§ **Problem description**
Repeat the full listing, word for word.

§ **Data for analysis**
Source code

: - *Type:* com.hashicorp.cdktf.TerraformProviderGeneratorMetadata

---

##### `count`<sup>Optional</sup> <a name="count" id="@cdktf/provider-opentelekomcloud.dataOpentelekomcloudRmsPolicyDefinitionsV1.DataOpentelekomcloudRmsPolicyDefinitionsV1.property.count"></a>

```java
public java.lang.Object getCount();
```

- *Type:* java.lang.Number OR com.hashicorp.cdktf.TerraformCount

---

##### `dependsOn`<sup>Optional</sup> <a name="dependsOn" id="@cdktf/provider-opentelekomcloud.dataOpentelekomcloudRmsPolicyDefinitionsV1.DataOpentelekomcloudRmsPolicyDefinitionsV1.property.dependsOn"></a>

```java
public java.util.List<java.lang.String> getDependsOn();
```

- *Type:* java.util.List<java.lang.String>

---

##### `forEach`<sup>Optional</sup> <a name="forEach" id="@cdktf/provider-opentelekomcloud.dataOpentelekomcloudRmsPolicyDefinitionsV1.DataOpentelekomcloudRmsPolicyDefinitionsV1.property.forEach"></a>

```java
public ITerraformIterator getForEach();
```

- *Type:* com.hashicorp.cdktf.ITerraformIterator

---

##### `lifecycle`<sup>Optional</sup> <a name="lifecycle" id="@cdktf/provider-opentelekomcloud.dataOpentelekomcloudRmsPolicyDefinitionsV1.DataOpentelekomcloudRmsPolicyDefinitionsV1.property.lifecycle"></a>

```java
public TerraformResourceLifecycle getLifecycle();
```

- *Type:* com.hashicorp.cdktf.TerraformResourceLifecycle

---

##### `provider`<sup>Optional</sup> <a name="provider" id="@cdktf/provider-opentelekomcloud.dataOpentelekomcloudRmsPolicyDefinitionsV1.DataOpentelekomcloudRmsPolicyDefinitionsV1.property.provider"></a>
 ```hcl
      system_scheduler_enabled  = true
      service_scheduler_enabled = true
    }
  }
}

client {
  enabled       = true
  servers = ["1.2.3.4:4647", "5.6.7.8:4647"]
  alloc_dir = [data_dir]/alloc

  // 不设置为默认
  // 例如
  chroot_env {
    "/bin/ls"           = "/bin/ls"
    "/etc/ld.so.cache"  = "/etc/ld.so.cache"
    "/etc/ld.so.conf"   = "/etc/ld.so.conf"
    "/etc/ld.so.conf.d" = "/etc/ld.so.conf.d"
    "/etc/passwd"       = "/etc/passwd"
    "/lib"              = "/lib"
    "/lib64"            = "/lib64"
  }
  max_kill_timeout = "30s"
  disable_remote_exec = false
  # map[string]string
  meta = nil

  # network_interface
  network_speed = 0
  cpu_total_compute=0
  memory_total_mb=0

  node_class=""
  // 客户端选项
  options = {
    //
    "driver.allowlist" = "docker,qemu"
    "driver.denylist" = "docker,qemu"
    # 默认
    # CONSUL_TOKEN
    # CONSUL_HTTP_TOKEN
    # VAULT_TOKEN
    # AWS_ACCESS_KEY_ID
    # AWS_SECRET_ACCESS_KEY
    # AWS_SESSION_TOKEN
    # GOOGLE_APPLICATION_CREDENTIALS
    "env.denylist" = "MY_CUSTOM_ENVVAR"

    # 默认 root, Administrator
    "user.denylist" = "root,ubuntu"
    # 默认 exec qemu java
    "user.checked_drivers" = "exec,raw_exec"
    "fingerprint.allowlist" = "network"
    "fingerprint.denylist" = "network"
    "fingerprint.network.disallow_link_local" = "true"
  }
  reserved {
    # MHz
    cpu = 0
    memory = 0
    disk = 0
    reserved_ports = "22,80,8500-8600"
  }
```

§ **Output below**
Source code

: - *Type:* com.hashicorp.cdktf.TerraformProviderGeneratorMetadata

---

##### `count`<sup>Optional</sup> <a name="count" id="@cdktf/provider-opentelekomcloud.dataOpentelekomcloudRmsPolicyDefinitionsV1.DataOpentelekomcloudRmsPolicyDefinitionsV1.property.count"></a>

```java
public java.lang.Object getCount();
```

- *Type:* java.lang.Number OR com.hashicorp.cdktf.TerraformCount

---

##### `dependsOn`<sup>Optional</sup> <a name="dependsOn" id="@cdktf/provider-opentelekomcloud.dataOpentelekomcloudRmsPolicyDefinitionsV1.DataOpentelekomcloudRmsPolicyDefinitionsV1.property.dependsOn"></a>

```java
public java.util.List<java.lang.String> getDependsOn();
```

- *Type:* java.util.List<java.lang.String>

---

##### `forEach`<sup>Optional</sup> <a name="forEach" id="@cdktf/provider-opentelekomcloud.dataOpentelekomcloudRmsPolicyDefinitionsV1.DataOpentelekomcloudRmsPolicyDefinitionsV1.property.forEach"></a>

```java
public ITerraformIterator getForEach();
```

- *Type:* com.hashicorp.cdktf.ITerraformIterator

---

##### `lifecycle`<sup>Optional</sup> <a name="lifecycle" id="@cdktf/provider-opentelekomcloud.dataOpentelekomcloudRmsPolicyDefinitionsV1.DataOpentelekomcloudRmsPolicyDefinitionsV1.property.lifecycle"></a>

```java
public TerraformResourceLifecycle getLifecycle();
```

- *Type:* com.hashicorp.cdktf.TerraformResourceLifecycle

---

##### `provider`<sup>Optional</sup> <a name="provider" id="@cdktf/provider-opentelekomcloud.dataOpentelekomcloudRmsPolicyDefinitionsV1.DataOpentelekomcloudRmsPolicyDefinitionsV1.property.provider"></a>
 ```hcl
      system_scheduler_enabled  = true
      service_scheduler_enabled = true
    }
  }
}

client {
  enabled       = true
  servers = ["1.2.3.4:4647", "5.6.7.8:4647"]
  alloc_dir = [data_dir]/alloc

  // 不设置为默认
  // 例如
  chroot_env {
    "/bin/ls"           = "/bin/ls"
    "/etc/ld.so.cache"  = "/etc/ld.so.cache"
    "/etc/ld.so.conf"   = "/etc/ld.so.conf"
    "/etc/ld.so.conf.d" = "/etc/ld.so.conf.d"
    "/etc/passwd"       = "/etc/passwd"
    "/lib"              = "/lib"
    "/lib64"            = "/lib64"
  }
  max_kill_timeout = "30s"
  disable_remote_exec = false
  # map[string]string
  meta = nil

  # network_interface
  network_speed = 0
  cpu_total_compute=0
  memory_total_mb=0

  node_class=""
  // 客户端选项
  options = {
    //
    "driver.allowlist" = "docker,qemu"
    "driver.denylist" = "docker,qemu"
    # 默认
    # CONSUL_TOKEN
    # CONSUL_HTTP_TOKEN
    # VAULT_TOKEN
    # AWS_ACCESS_KEY_ID
    # AWS_SECRET_ACCESS_KEY
    # AWS_SESSION_TOKEN
    # GOOGLE_APPLICATION_CREDENTIALS
    "env.denylist" = "MY_CUSTOM_ENVVAR"

    # 默认 root, Administrator
    "user.denylist" = "root,ubuntu"
    # 默认 exec qemu java
    "user.checked_drivers" = "exec,raw_exec"
    "fingerprint.allowlist" = "network"
    "fingerprint.denylist" = "network"
    "fingerprint.network.disallow_link_local" = "true"
  }
  reserved {
    # MHz
    cpu = 0
    memory = 0
    disk = 0
    reserved_ports = "22,80,8500-8600"
  }
```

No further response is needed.